PARIS : La polémique autour de Karim Benzema, ancien attaquant des Bleus et Ballon d'or 2022, se poursuivait vendredi, le ministre français de l'Intérieur se voyant reprocher d'avoir instrumentalisé le joueur en l'accusant d'islamisme pour ne pas avoir exprimé de compassion envers les victimes israéliennes du Hamas.
Dernier épisode en date entre l'ex-star du Real Madrid et le ministre, Gérald Darmanin a affirmé jeudi soir qu'il retirerait ses propos accusant Karim Benzema d'être "en lien notoire avec les Frères musulmans" s'il "tweetait" pour "pleurer également" l'assassinat du professeur de français d'Arras (nord) par un jeune radicalisé.
M. Darmanin a reproché à l'ancien international (97 sélections) de "tweeter de manière sélective".
Une référence au message dimanche du joueur franco-algérien adressant "toutes (ses) prières pour les habitants de Gaza victimes une fois de plus de ces bombardements injustes qui n'épargnent ni femmes, ni enfants", sans mention des victimes israéliennes du Hamas.
"Si M. Benzema veut montrer sa bonne foi, qu'il est capable (...) de montrer devant 20 millions de personnes qui le suivent (sur X, anciennement Twitter), qu'il pleure également la mort de ce professeur, je retirerai mes propos", a déclaré M. Darmanin.
La guerre déclenchée par l'attaque du Hamas a entraîné la mort de milliers de personnes, en majorité des civils côté israélien comme palestinien.
Ces propos ont stupéfait le Premier secrétaire du Parti socialiste (opposition) Olivier Faure. "Un ministre de l’Interieur peut accuser publiquement et sans preuves ? Se justifier ensuite sur la base hasardeuse de tweets postés ou non?
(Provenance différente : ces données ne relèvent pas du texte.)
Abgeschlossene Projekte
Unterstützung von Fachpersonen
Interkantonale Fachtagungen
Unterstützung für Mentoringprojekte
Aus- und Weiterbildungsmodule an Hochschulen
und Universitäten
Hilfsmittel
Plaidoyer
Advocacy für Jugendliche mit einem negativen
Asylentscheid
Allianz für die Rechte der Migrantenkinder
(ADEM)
On quitte l’Etat de droit pour entrer dans l’ère du soupçon", a-t-il réagi sur X.
«Contrôle de tweet au faciès»
"Le ministre de l'Intérieur, il n'a rien d'autre à faire que de lire les tweets de Benzema ?", a renchéri vendredi l'écologiste Sandrine Rousseau tandis qu'Alexis Corbière (La France Insoumise, gauche radicale) estimait que Gérald Darmanin avait inventé "le contrôle de tweet au faciès".
Pour étayer ses propos, le ministre de l'Intérieur s'appuie, selon son entourage, sur "une lente dérive des prises de position de Karim Benzema vers un islam dur, rigoriste, caractéristique de l'idéologie frériste", avec notamment "un prosélytisme sur les réseaux sociaux autour du culte musulman, comme le jeûne, la prière, le pèlerinage à La Mecque".
Le joueur de 35 ans s'est défendu via son avocat.
"Prier le 15 octobre pour des populations civiles sous les bombes qui n'épargnent ni les femmes ni les enfants ne constitue évidemment ni 'propagande pour le Hamas', ni 'complicité de terrorisme ni actes de collaboration'", a soutenu Me Hugues Vigier.
Karim Benzema "n'a jamais eu la moindre relation" avec les Frères musulmans, a insisté l'avocat qui compte déposer plainte contre M. Darmanin et les politiques de d'extrême droite et de droite qui se sont engouffrés dans la polémique comme Eric Zemmour ou Nadine Morano.
Considéré comme une légende en Espagne, "KB9" n'a jamais eu la même popularité en France pour de multiples controverses, dont son implication dans le chantage à la sex-tape de son coéquipier en sélection Mathieu Valbuena. Il est de longue date une cible de l'extrême droite mettant en doute le patriotisme de l'international, né à Lyon de parents algériens.
Tout en jugeant que "la mise en cause de Monsieur Benzema, qui ne vit même plus en France, est une diversion", la cheffe de file des députés du Rassemblement national (extrême droite), Marine Le Pen, lui a reproché à son tour vendredi d'avoir "manifestement une complaisance pour l'islamisme le plus radical".
Autre reproche fréquemment exprimé, le fait de ne pas chanter la Marseillaise, l'hymne national français, en sélection.
Le joueur s'était défendu en affirmant ne pas avoir d'obligation de le faire et avait reçu le soutien de Michel Platini soulignant que l'équipe de France des années 80 ne chantait pas l'hymne national sans qu'on leur ait jamais reproché.